Other model descriptions look more complete and can be found on the internet as

.model Q2N2222A NPN (IS=14.34F XTI=3 EG=1.11 VAF= 74.03
BF=255.9 NE=1.307 ISE=14.34F IKF=.2847 XTB=1.5 BR=6.092 
NC=2 ISC=0 IKR=0 RC=1 CJC=7.306P MJC=.3416 VJC=.75 FC=.5 
CJE=22.01P MJE=.377 VJE=.75 TR=46.91N TF=411.1P ITF=.6 
VTF=1.7 XTF=3 RB=10)
.model D1N4148 D (IS=0.1PA, RS=16 CJO=2PF TT=12N BV=100

Those models are not enough to model integrated circuits. However integrated circuits can be modeled using those models. Any circuit including integrated circuit can therefore be defined as sub circuit and can be put between .SUBCKT <name of th IC> <list of pins> and .end. The .end <name of IC> can have optionally the component line to see to what the .end belongs to. For most of IC those spice models are available through the IC manufacturers, however they can be more or less precisely. Luckily those complex .subckt files from the manufacturer can be kept apart from the schematics. The link from the schematics to the .subckt file is done by setting the file attribute in gschem. Additional the model-name attribute needs to be set, since the file might contain multiple devices.

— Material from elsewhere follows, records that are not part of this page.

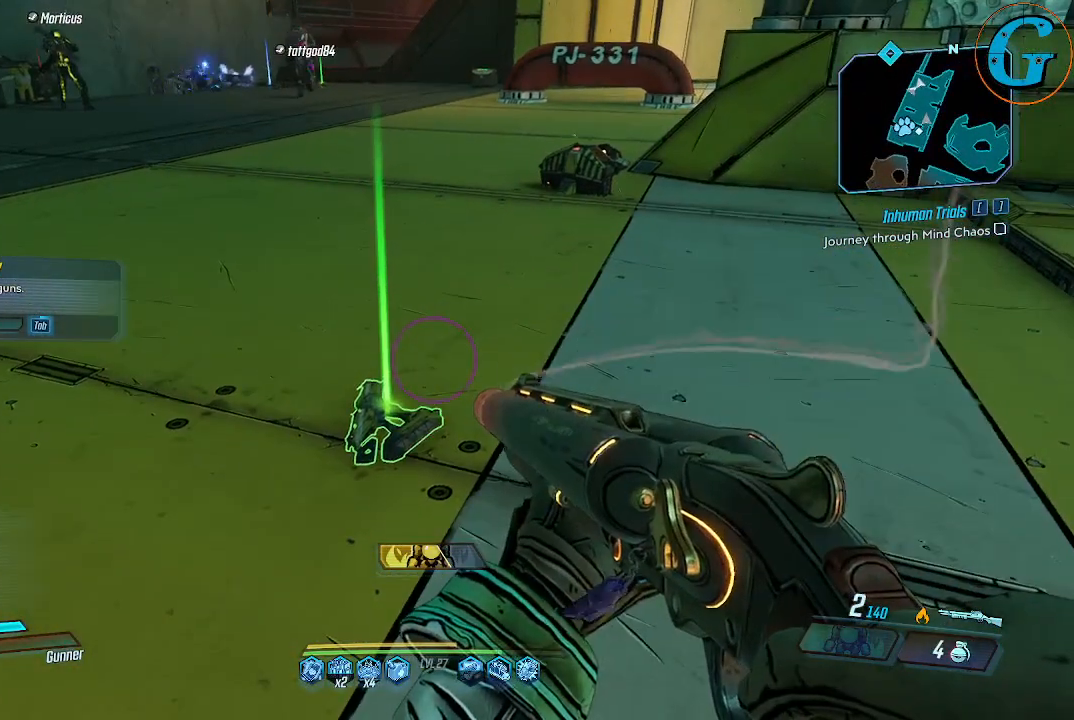
{"keys": [], "mouse": [], "events": []}
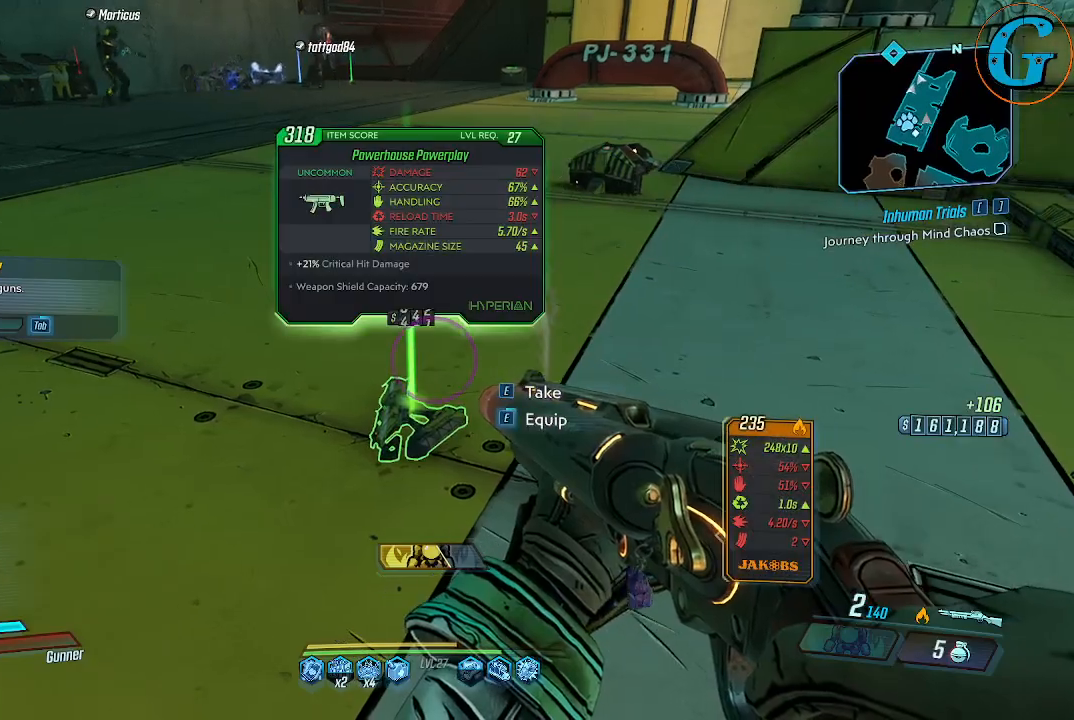
{"keys": [], "mouse": [], "events": []}
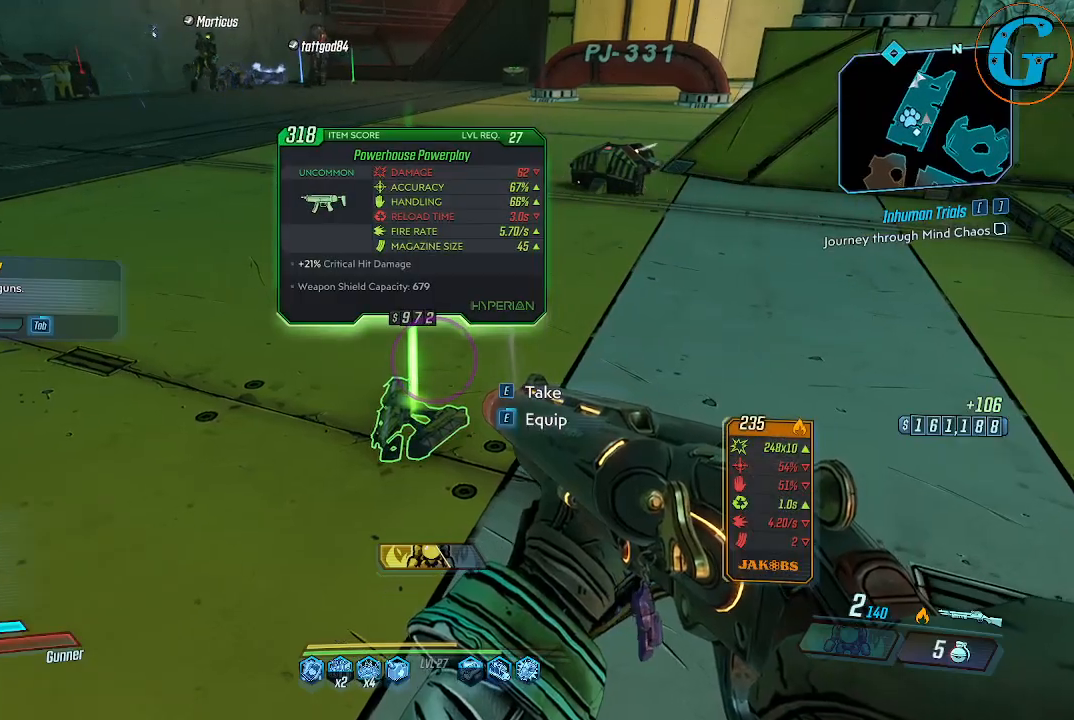
{"keys": ["a"], "mouse": [], "events": [[217, "a", "down"]]}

The number of pins and its sequence need to match between schematic file and spice model, this is often not the case since both file have mostly different authors.

What is still missing are the type of simulation and its parameters to be performed, this can be set via the simulation tab. The a complete cir file with the extension .ckt is created and the simulation can be started. After the simulation has finished a ASCII file with .tr for transient is created. Inside the console of gspiceui just the first 1000 lines (as defined in the preferences) can be observed. Additionally the preferences allow an automatic delete of the simulation output files.

Simulation results can be observed using the wave form viewer gwave (or alternatively gaw gtk analog wave viewer). gwave can be started within gspiceui or as standalone application. It does not make use of the ASCII file with the .tr extension. It works with raw format.


Versions below 1.0.0 of gspiceui seem to pass the tr file to gwave and gwave will show nothing. If running into a problem working in the console using cthe following commands might help: ngspice -b irtrans.ckt -r irtrans.out and gwave irtrans.out

Figure 2.9. gwave


Digital simulation

A pure java application is it allows button led simulations java -jar LogicSim.jar starts it

java -jar hades.jar additional to button led simulation it also supports wave forms.

Irsim is a digital simulator on level of transistors but not circuits. It treats transistors as ideal. A good digital design does not make use of non ideal situations. Again, this simulator requires a .sim text file, xcircuit a tool to draw schematics and then export them to irsim.